Robustness to action-space scaling is established; with increased tool diversity, TCA maintains consistent resource advantages and effectively selects higher-latency tools only when marginal information gain justifies their cost.

LLM-Based Corpus Retrieval

An illustrative real-world instantiation demonstrates TCA's applicability to LLM-driven retrieval. On a regime constructed for zero-knowledge contamination, the TCA controller, leveraging empirical uncertainty and VOI proxies, selectively triggers costly retrieval and yields both ACT and DEFER terminal states as predicted by theory. The observed behavior further validates the TCA stopping criterion's practical computability outside of synthetic setups.

Theoretical and Practical Implications

Foundational Advances

TCA provides a formal framework for cognitive friction—the structural coupling of spatial, temporal, and epistemic frictions in agentic deliberation. It generalizes prior work on bounded rationality and meta-reasoning by introducing state-dependent, environment-grounded cost modeling; classical bounded optimality is strictly subsumed by this triadic approach. Unlike previous approaches with static or heuristic cost scalars, TCA enforces monotonic stopping regions and cost-coupled action selection, preventing non-monotone or oscillatory deliberation trajectories.

Relevance to Agentic AI

By formally embedding computation-as-a-cost in the agentic loop, TCA precludes the standard failure modes endemic to unconstrained large-language-model-based agents: overconsumption of networked resources, infinite or redundant deliberation, and maladaptive epistemic synthesis under ambiguous evidence. The framework naturally scales to heterogeneous environments and action spaces, and is robust to approximations of belief and cost proxies, making it directly relevant to the construction of practical, tool-using autonomous systems.

Limitations and Future Directions

Current limitations include reliance on synthetic environments with tractable belief dynamics, monotone congestion models, and single-agent focus. Expanding TCA to multi-agent settings with explicit game-theoretic coupling, realized real-world data, and implicit belief updates in neural architectures is a direct avenue for future research. Additionally, efficient amortization and learning-based surrogates for VOI estimation are required for scaling to extensive tool ecosystems.

Conclusion

The "Cognitive Friction" framework and the Triadic Cognitive Architecture jointly offer a principled, mathematically grounded approach for bounded deliberation in tool-using agents. By recasting deliberation as a controlled trajectory through state-congested, temporally decaying, and epistemically uncertain environments, TCA provides actionable criteria for when to query, what to query, and, crucially, when to execute.
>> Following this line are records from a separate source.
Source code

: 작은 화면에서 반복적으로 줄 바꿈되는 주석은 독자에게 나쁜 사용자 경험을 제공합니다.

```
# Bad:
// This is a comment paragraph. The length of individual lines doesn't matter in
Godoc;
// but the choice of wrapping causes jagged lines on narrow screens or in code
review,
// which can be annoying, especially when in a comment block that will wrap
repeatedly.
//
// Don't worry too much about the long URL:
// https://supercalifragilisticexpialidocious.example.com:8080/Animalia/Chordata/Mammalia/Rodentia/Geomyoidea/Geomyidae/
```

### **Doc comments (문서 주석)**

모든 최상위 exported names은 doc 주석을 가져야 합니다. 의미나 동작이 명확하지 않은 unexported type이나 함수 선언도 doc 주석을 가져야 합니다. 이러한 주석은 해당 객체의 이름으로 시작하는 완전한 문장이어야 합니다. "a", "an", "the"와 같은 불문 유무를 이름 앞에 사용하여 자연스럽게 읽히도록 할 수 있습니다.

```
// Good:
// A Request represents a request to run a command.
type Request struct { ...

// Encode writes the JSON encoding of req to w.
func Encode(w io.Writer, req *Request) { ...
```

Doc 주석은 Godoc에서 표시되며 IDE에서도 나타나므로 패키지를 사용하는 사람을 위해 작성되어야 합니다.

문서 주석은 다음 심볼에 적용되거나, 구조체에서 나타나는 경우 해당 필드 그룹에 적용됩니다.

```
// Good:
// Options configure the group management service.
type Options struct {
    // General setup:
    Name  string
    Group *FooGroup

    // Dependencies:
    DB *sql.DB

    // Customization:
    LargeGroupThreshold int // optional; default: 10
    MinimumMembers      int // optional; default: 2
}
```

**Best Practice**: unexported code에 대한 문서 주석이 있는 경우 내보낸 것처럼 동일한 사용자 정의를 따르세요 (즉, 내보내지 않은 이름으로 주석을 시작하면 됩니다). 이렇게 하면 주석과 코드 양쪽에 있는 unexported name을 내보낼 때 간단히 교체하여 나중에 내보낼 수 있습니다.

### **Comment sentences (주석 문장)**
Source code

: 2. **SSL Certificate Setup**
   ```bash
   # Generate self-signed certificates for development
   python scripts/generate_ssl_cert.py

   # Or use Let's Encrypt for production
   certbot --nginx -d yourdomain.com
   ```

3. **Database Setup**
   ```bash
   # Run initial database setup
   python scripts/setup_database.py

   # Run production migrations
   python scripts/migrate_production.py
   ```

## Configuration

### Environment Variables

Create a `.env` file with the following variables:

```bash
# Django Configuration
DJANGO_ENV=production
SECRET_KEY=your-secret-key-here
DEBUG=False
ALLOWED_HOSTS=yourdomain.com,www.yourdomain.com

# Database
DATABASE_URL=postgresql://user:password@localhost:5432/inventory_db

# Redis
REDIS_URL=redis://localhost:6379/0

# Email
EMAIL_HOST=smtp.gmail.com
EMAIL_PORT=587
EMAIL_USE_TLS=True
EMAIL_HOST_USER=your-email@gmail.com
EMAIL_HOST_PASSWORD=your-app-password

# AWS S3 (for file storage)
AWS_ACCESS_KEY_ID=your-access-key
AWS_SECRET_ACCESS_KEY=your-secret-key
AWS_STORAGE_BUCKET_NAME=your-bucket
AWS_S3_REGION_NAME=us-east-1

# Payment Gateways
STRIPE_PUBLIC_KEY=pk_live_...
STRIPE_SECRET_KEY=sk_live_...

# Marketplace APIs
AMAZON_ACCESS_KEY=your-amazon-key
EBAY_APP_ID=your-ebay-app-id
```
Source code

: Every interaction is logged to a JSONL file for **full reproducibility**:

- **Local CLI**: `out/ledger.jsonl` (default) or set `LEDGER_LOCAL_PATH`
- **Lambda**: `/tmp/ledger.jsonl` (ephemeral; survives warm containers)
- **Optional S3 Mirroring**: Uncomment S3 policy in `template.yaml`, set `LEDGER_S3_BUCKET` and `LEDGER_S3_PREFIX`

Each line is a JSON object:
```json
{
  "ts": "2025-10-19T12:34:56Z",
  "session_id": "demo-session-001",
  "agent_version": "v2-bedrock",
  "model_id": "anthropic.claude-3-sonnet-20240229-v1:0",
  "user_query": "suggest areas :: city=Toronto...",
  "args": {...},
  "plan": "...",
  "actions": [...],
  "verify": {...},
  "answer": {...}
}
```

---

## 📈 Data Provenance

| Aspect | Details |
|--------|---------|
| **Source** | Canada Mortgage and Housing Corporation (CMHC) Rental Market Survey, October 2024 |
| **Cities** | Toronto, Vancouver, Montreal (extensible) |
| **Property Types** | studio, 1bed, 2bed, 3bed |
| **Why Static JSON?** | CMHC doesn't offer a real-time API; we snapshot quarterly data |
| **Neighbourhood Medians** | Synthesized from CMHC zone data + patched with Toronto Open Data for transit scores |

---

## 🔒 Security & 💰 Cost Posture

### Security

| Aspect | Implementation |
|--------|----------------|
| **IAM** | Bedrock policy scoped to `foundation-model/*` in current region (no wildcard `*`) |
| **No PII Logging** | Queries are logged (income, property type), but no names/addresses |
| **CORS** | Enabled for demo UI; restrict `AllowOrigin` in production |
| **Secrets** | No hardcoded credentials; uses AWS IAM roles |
Substantial empirical gains in resource outcomes (30–36 point improvements over baselines) are achieved without sacrificing accuracy, and the domain-agnostic structure foreshadows direct applicability to a broad class of agentic AI systems. The formalism substantially advances the design of safe, scalable autonomy by internalizing the true physical and epistemic costs of decision-making in complex environments.